> **Instructions for the task**:
Set down exactly the lines from the one containing "- pen holder [337,380,367,424]" through the end of the records below, both included, and nothing else.

> **Dataset extract**:

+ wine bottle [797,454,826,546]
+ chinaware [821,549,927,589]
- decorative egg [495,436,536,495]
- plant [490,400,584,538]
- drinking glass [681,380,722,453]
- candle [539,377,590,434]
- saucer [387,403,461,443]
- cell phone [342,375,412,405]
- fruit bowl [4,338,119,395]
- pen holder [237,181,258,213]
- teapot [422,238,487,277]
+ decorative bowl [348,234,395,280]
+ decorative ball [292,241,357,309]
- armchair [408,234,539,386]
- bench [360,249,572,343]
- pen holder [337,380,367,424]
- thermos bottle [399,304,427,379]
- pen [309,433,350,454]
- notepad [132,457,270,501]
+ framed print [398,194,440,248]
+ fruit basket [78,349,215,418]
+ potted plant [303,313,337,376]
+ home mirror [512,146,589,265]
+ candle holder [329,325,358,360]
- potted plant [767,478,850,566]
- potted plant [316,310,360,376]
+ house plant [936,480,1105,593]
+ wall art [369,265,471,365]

> **Task response**:
- pen holder [337,380,367,424]
- thermos bottle [399,304,427,379]
- pen [309,433,350,454]
- notepad [132,457,270,501]
+ framed print [398,194,440,248]
+ fruit basket [78,349,215,418]
+ potted plant [303,313,337,376]
+ home mirror [512,146,589,265]
+ candle holder [329,325,358,360]
- potted plant [767,478,850,566]
- potted plant [316,310,360,376]
+ house plant [936,480,1105,593]
+ wall art [369,265,471,365]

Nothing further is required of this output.